Но ее ничуть не заботили пересуды и насмешки, мишенью которых она была; все эти люди с окрестных хуторов, из Монлеруа и прочих местечек, напоминали ей гроздья обезьян, пронзительно вопящих в чаще темных лесов — крикливое убожество.
Леса без света, без воздуха и тропинок. Леса ее памяти. Непроходимые, удушливые. Однако какая-то ее часть затерялась там. Какая-то ее часть осталась там, опутанная лианами и гигантскими папоротниками, в стрекоте насекомых, в шорохе испарений, в хриплом крике диких павлинов. Какая-то ее часть беспрестанно возвращалась туда, вновь разжигать костры у подножия этих гигантских деревьев, погребенных подо мхом и травой. «Уоид уоид уоид…» Ее память все тянула вполголоса свою монотонную песню, ловила в потемках прошлого, в спертом воздухе забвения беглый промельк какого-то потерянного образа, какого-то былого ощущения. Иногда это случалось, молниеносной вспышкой, искрой, похожей на тех изящных, с просвечивающей кожей ящерок, что бегают зигзагами по стенам. Зек зек зеррр… Подстерегавшая добычу память бросалась прямо на образ, хватала ящерку — и удерживала от нее лишь тоненький, тотчас же засыхавший хвостик, а образы снова разбегались. «Уоид уоид уоид…» — опять заводила ее обезумевшая, упрямая память.
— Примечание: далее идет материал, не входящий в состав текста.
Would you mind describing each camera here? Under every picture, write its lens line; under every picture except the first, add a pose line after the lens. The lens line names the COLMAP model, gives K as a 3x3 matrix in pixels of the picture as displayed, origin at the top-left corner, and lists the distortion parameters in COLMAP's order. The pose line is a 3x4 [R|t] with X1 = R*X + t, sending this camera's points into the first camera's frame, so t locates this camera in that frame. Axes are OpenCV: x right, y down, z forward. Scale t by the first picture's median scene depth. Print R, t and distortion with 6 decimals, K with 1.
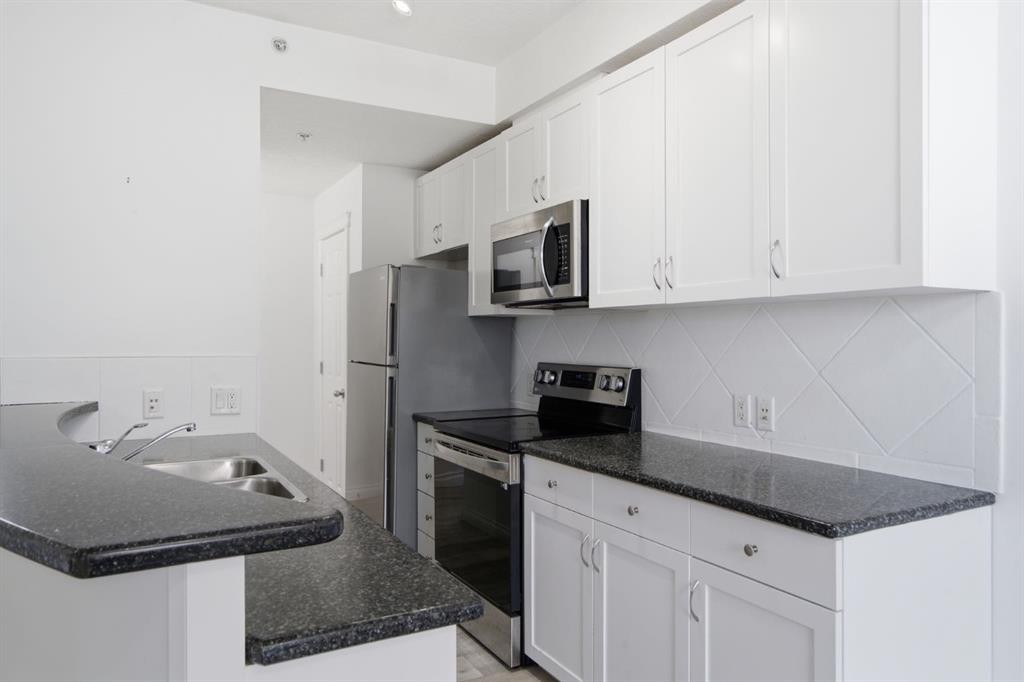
lens RADIAL K [[696.3, 0, 512.0], [0, 696.3, 341.0], [0, 0, 1]] dist [-0.042904, 0.064933]
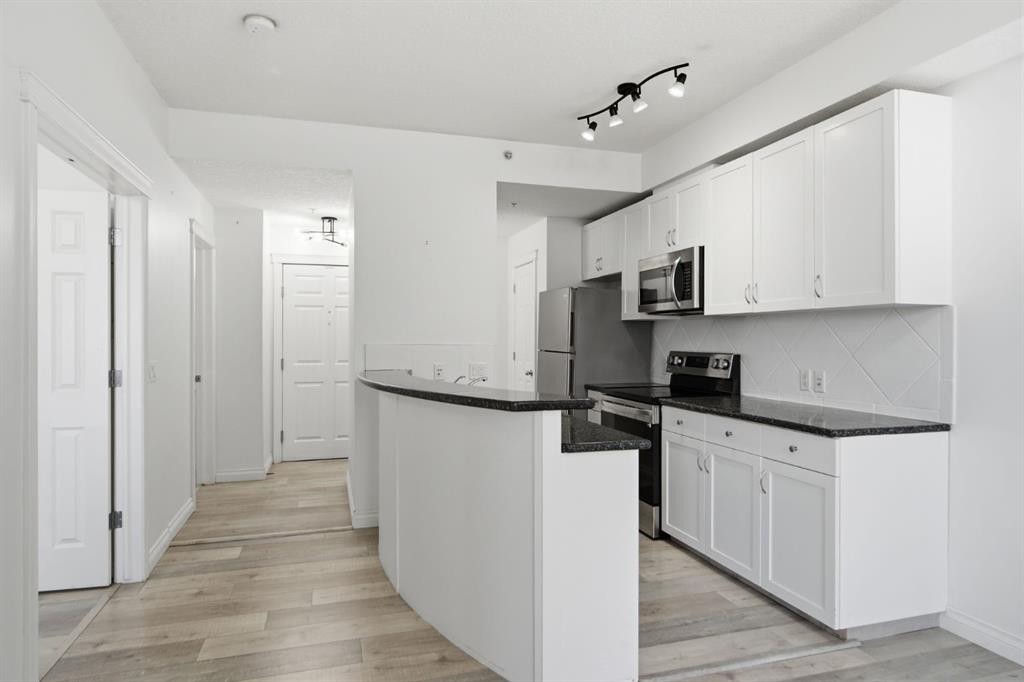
lens RADIAL K [[606.9, 0, 512.0], [0, 606.9, 341.0], [0, 0, 1]] dist [0.000637, -0.001032]
pose [[0.977890, 0.002669, -0.209101, -0.026249], [-0.002627, 0.999996, 0.000480, 0.011235], [0.209102, 0.000080, 0.977894, -0.417616]]
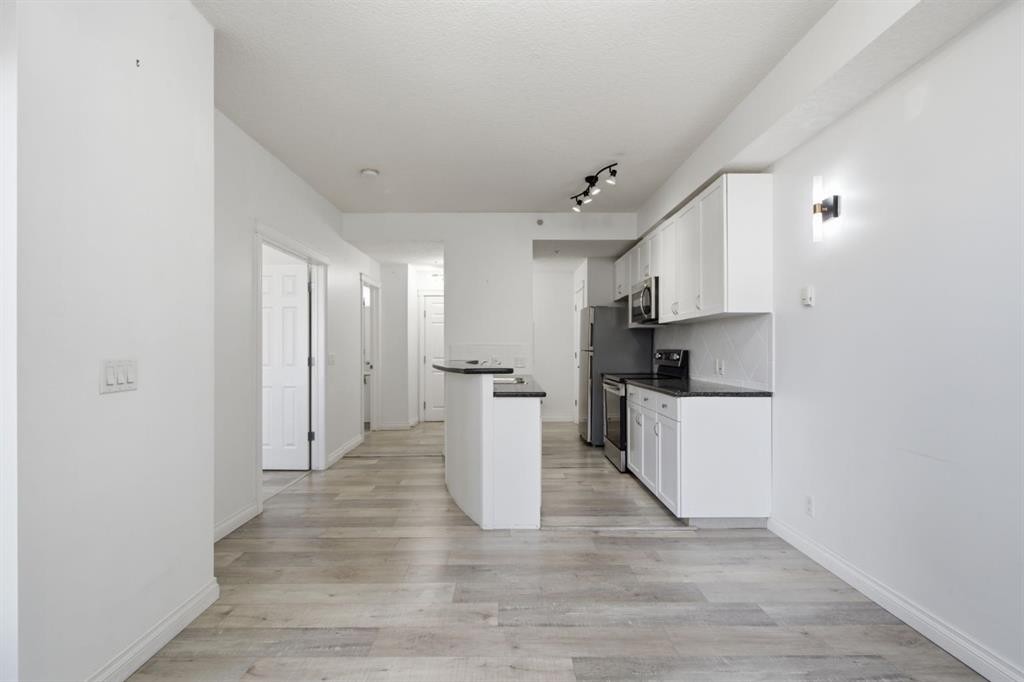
lens RADIAL K [[484.4, 0, 512.9], [0, 484.4, 347.4], [0, 0, 1]] dist [0.001752, -0.000335]
pose [[0.879285, -0.001909, -0.476293, 0.436905], [-0.000665, 0.999986, -0.005235, 0.040376], [0.476296, 0.004920, 0.879271, -0.625977]]
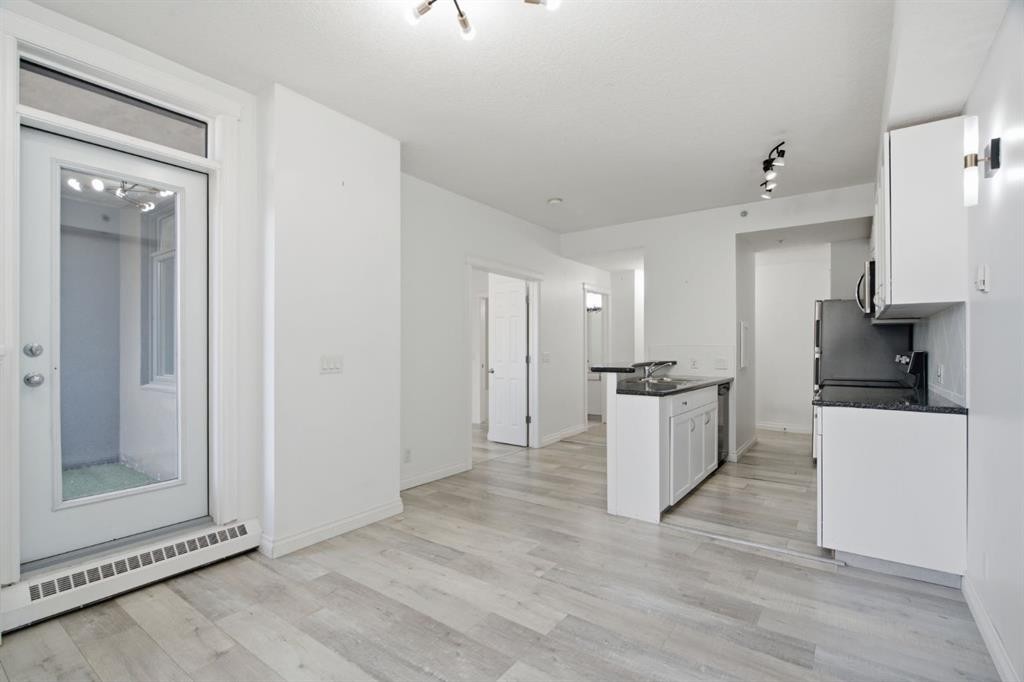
lens RADIAL K [[474.8, 0, 512.9], [0, 474.8, 346.2], [0, 0, 1]] dist [-0.002525, -0.000698]
pose [[0.423203, -0.005181, -0.906020, 0.828250], [-0.003094, 0.999970, -0.007163, 0.039097], [0.906030, 0.005835, 0.423174, -0.412751]]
Что касается Золотой Ночи-Волчьей Пасти, то ему неважно было, кто такая на самом деле эта женщина, рядом с которой он в конце концов оказался. Она могла зваться как ей самой или другим угодно — Маго де Фульк, Румье или Макака Футынуты, ему на это было плевать. Пусть колесит по извилистым дорогам своей больной памяти, пусть придумывает себе любые имена и тысячу фальшивых заслуг впридачу, пусть фантазирует о своем прошлом — его это не касалось. У него самого больше не было памяти. Он выблевал ее в лесу Мертвого Эха, в конце войны. Жидкая каша из красных семян вперемешку с потом и слезами. Каша из крысомора — он отравил свою память. Он умер для своей памяти, умер от избытка памяти. Памяти, изуродованной его болью, навсегда опустошенной зловещим именем: Заксенхаузен.[3]Ему пришлось убить свою память, которую черная алхимия истории превратила в чудовищного зверя, уподобила тем гигантским крысам, что в былые времена наплодили зачумленные города, — она изгрызла ему сердце.